Some £1,943 is being spent per person in London on current or planned projects compared with just £427 in the North, researchers found.

The report warned that organisations such as the National Infrastructure Commission and Transport for the North have insufficient investment powers and called for the launch of northern infrastructure bonds to raise capital.

Its author, IPPR North researcher Grace Blakeley, said the spending gap between London and the North "remains huge" - but stressed "this is about more than money".

She went on: "The North needs to take back control over transport spending to sensibly invest in a range of northern infrastructure projects to unlock more potential."

The report stated that "chronic public under-investment" is the root cause of problems with the road and rail networks in the North.

It cited Transport for London as an example of a public sector body that has successfully used borrowing to finance infrastructure projects.

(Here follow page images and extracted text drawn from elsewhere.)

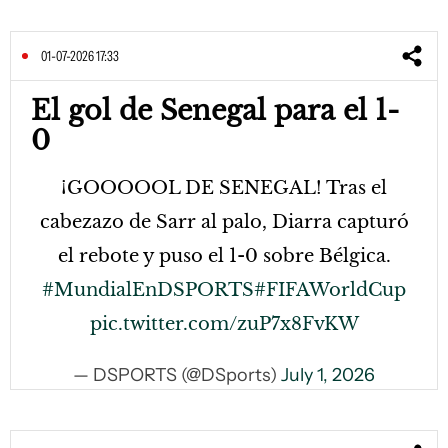
01-07-2026 17:33
El gol de Senegal para el 1-
0
¡GOOOOOL DE SENEGAL! Tras el
cabezazo de Sarr al palo, Diarra capturó
el rebote y puso el 1-0 sobre Bélgica.
#MundialEnDSPORTS
#FIFAWorldCup
pic.twitter.com/zuP7x8FvKW
— DSPORTS (@DSports)
July 1, 2026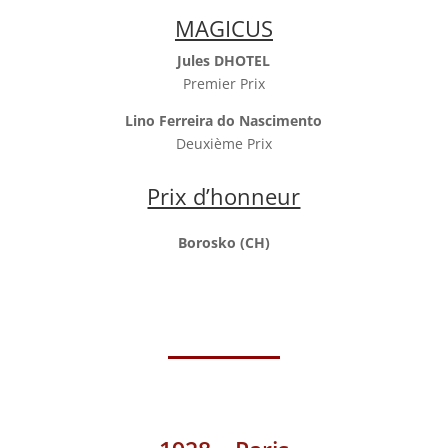
MAGICUS
Jules DHOTEL
Premier Prix
Lino Ferreira do Nascimento
Deuxième Prix
Prix d’honneur
Borosko (CH)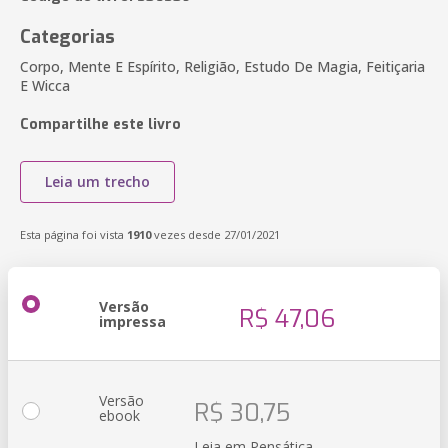
Categorias
Corpo, Mente E Espírito, Religião, Estudo De Magia, Feitiçaria
E Wicca
Compartilhe este livro
Leia um trecho
Esta página foi vista
1910
vezes desde 27/01/2021
Versão
R$ 47,06
impressa
Versão
R$ 30,75
ebook
Leia em Pensática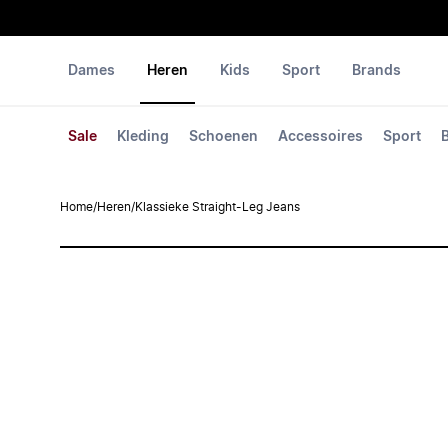
Dames
Heren
Kids
Sport
Brands
Sale
Kleding
Schoenen
Accessoires
Sport
Home
/
Heren
/
Klassieke Straight-Leg Jeans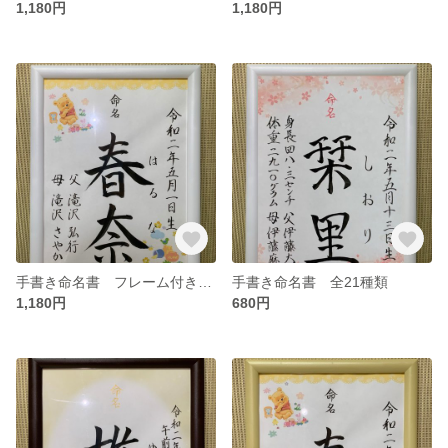
1,180円
1,180円
手書き命名書 フレーム付き 全21種類
手書き命名書 全21種類
1,180円
680円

The capital's new east-west rail line Crossrail will alone cost £4.7 billion from 2016/17, whereas the total for every transport project in the North is £6.6 billion.

But North West England does appear to be benefiting from the Northern Powerhouse project, with investment of £680 per head - more than any English region outside London.

This is due to "long-term projects finally coming to fruition" such as improving the north-west quadrant of the M60 motorway and the Northern Hub rail scheme, which could be the precursor for an east-west HS3 high-speed rail line, the report stated.

The figures are based on a Government list of national infrastructure projects with public or public/private funding that are either under construction or planned.

IPPR North director Ed Cox said: " There is a long, long way to go to rebalance the UK but these figures suggest we're seeing the green shoots of the Northern Powerhouse idea being more than mere bluster.

"We must however make more progress like this if we want to see spades in the ground any time soon."

The report stated that between 2011/12 and 2015/16 public spending on transport in the capital averaged £725 per head compared to £352 across the country.

"This imbalance looks set to get even worse," the study concluded.

A Department for Transport spokesman said: "We are investing £13 billion to improve transport across the North to improve journeys for local people, help industry grow and boost productivity.

"Transport for the North is working with councils to develop a Northern Transport Strategy, to benefit the region as a whole."